Un seul est pour l'heure autorisé, le Sativex®, un spray buccal à base d'extraits. Mais il n'est pas encore en vente et accessible qu'aux personnes souffrant de sclérose en plaque. "Donc si vous n'avez pas de sclérose en plaque, tant pis pour vous ! C'est n'importe quoi... Pourtant, les douleurs sont très proches et le cannabis peut aussi aider ceux qui ont des cancers ou le Sida" rappelle-t-elle.
Isabelle avait planté pour la première fois des pieds de cannabis avant d'être dénoncée. Elle espère maintenant que le débat va avancer, tout en restant hors-la-loi si elle fume. "Je ne fais rien de mal, je travaille, je paye des impôts, je ne suis pas un poids pour la société, c'est le contraire ! Que l'on ne m'ennuie pas parce que je fume du cannabis, ce moyen existe, je l'utilise, quand on a mal, le reste on n'a pas plus rien à faire".
Deux questions à...
Me Ingrid Metton du barreau de Paris, défendait Isabelle.
Comment avez-vous obtenu cette dispense de peine pour votre cliente auprès du tribunal ?
J’ai dû expliquer qu’elle était malade et le sens de la dispense de peine. Elle est coupable d’avoir violé la législation française c’est indéniable, on ne peut pas encore avoir de plants de cannabis à titre thérapeutique, mais elle est condamnée sans peine. C’est une décision rare, je n’ai connaissance que de cinq ou six jugements de la sorte. Obtenir cette décision peut vraiment faire avancer la cause du cannabis thérapeutique, souvent les juges ne sont pas au courant de la situation des malades.
Comment se situe la France par rapport aux autres pays ?

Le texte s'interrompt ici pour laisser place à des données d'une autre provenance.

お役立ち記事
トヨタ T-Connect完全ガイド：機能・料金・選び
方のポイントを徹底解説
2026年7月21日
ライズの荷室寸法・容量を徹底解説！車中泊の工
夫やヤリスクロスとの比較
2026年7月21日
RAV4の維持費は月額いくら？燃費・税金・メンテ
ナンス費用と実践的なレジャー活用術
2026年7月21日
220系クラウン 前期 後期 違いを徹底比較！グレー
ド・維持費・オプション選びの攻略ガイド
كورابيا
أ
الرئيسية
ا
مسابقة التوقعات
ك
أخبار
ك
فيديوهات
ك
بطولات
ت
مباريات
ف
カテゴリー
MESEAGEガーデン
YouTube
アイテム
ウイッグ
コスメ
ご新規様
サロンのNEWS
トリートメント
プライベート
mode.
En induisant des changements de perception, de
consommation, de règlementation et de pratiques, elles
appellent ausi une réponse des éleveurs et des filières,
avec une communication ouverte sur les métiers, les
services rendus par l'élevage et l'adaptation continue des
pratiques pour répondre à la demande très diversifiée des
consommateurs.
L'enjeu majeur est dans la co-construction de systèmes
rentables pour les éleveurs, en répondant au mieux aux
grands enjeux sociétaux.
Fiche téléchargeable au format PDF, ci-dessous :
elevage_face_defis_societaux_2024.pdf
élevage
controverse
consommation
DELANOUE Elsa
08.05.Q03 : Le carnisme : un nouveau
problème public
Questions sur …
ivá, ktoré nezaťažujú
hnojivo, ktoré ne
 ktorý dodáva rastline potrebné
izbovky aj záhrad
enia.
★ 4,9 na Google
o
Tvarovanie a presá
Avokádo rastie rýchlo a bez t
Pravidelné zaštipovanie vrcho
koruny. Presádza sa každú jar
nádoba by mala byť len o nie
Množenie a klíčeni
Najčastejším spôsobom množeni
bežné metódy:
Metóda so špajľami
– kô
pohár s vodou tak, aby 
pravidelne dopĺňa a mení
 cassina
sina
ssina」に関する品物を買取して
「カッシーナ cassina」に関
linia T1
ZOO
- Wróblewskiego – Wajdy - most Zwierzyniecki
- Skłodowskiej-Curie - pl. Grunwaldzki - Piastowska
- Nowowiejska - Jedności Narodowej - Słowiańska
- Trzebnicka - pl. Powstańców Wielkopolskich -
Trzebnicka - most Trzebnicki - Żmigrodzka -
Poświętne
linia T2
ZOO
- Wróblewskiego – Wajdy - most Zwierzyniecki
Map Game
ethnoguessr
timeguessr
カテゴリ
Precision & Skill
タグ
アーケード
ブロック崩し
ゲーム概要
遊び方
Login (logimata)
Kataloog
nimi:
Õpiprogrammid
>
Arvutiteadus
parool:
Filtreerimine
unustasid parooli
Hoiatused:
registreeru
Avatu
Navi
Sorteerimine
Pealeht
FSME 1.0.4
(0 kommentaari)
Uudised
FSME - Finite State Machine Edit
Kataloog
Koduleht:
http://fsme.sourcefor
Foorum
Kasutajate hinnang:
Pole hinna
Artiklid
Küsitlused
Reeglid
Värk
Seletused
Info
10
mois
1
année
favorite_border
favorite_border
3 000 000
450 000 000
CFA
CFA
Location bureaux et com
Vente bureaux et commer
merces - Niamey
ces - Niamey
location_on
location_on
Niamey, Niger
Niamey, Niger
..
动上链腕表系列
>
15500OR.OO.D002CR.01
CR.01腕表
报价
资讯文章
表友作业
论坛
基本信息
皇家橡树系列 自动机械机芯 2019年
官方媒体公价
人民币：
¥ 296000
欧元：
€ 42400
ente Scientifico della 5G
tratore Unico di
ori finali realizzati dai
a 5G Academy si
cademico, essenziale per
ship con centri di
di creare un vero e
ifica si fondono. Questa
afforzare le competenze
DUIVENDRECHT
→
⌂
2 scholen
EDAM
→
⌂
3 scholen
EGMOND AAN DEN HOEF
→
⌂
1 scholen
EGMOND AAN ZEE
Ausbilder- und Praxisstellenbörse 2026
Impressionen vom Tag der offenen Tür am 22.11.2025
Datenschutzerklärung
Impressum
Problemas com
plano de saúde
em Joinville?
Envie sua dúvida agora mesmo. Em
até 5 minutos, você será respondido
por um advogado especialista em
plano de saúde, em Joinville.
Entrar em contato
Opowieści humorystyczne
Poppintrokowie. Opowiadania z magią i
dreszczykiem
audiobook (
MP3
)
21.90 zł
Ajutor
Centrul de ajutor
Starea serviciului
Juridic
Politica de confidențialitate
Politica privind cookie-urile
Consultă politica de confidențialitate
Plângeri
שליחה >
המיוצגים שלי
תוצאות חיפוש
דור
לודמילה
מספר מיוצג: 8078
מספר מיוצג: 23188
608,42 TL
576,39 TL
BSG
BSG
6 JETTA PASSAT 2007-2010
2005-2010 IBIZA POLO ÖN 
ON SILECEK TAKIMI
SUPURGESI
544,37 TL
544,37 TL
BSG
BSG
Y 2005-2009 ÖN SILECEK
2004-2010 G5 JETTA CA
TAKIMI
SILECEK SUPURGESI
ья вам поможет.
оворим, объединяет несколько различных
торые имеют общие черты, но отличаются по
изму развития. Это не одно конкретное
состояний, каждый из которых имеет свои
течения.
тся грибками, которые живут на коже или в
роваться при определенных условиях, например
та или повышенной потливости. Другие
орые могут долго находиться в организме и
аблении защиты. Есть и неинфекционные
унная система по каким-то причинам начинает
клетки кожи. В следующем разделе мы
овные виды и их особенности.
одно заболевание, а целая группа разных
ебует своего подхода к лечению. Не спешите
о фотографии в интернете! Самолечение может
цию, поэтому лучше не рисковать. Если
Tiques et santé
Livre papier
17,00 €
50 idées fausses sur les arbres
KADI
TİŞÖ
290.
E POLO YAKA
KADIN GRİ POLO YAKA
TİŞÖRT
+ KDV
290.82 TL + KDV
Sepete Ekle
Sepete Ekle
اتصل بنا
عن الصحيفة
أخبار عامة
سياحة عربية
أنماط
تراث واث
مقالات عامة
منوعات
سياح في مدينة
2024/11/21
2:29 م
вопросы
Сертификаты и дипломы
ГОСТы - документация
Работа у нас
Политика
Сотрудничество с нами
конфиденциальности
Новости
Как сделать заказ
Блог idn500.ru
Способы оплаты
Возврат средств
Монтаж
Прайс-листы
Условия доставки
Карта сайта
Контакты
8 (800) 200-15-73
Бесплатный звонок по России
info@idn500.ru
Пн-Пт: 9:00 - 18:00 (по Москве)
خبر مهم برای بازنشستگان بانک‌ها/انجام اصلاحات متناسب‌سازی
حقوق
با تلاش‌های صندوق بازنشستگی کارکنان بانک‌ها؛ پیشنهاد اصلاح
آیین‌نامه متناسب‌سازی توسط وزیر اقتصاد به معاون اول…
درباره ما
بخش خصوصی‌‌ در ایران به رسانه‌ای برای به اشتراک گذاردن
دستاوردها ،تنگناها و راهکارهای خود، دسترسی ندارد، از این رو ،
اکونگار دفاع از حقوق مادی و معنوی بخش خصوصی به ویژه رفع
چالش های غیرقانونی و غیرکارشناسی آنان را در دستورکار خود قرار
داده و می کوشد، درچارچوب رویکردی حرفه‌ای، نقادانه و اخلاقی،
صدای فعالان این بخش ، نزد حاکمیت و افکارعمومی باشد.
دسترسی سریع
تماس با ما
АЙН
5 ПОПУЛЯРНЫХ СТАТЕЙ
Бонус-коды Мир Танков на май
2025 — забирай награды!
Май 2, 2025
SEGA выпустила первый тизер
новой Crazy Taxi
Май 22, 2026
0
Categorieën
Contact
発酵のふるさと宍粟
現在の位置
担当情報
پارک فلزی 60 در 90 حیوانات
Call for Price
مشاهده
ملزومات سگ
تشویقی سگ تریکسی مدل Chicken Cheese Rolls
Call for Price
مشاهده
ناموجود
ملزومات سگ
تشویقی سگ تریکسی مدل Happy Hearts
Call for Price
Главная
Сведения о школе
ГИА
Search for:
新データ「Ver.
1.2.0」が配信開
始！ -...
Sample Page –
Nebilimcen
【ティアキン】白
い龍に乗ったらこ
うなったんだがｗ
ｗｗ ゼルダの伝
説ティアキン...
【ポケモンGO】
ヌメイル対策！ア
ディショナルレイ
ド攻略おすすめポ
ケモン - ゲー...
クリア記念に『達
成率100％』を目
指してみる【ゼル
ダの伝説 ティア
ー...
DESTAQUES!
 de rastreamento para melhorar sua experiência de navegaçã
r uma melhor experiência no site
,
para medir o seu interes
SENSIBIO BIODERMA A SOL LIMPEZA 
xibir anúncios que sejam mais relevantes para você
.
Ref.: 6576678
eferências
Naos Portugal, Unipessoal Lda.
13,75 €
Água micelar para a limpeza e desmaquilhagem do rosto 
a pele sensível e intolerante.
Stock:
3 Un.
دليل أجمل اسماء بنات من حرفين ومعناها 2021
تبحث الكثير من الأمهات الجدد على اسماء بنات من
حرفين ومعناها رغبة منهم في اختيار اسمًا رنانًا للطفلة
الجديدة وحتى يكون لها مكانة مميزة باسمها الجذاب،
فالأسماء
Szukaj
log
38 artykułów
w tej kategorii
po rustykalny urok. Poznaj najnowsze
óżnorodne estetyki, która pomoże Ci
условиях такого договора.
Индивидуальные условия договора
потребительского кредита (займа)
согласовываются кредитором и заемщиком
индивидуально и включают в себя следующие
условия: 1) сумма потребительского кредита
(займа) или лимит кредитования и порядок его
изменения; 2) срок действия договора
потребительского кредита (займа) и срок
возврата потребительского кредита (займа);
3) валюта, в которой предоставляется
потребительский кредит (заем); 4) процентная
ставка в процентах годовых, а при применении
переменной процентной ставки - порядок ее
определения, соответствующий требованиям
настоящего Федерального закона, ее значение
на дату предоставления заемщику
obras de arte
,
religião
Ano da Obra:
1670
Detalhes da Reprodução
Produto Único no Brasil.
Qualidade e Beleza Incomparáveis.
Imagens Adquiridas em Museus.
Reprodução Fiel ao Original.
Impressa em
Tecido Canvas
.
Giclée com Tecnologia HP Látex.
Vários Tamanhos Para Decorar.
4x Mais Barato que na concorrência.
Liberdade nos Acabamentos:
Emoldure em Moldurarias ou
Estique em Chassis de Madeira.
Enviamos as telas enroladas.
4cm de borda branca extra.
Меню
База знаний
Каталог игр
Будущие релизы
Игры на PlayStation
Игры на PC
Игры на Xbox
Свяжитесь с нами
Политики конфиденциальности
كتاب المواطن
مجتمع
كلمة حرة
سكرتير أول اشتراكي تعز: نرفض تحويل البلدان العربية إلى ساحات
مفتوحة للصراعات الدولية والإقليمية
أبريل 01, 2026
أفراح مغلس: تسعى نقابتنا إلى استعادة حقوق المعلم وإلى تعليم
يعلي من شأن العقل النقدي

Une quinzaine de pays, Espagne, Suisse, Pays-Bas, Allemagne notamment, ont déjà autorisé le cannabis thérapeutique... Pourquoi sommes-nous si en retard ? Il faut changer les mentalités et cela prend du temps. Depuis 2013, en France, un décret autorise la mise sur le marché de médicaments à base de cannabinoïde, le gouvernement a donc acté la nécessité de ce soin thérapeutique, mais il n’a pas communiqué dessus... En gros, il faut faire des tests et ça prend des années, mais les malades n’ont pas à souffrir de la longueur des négociations des politiques avec les lobbies pharmaceutiques.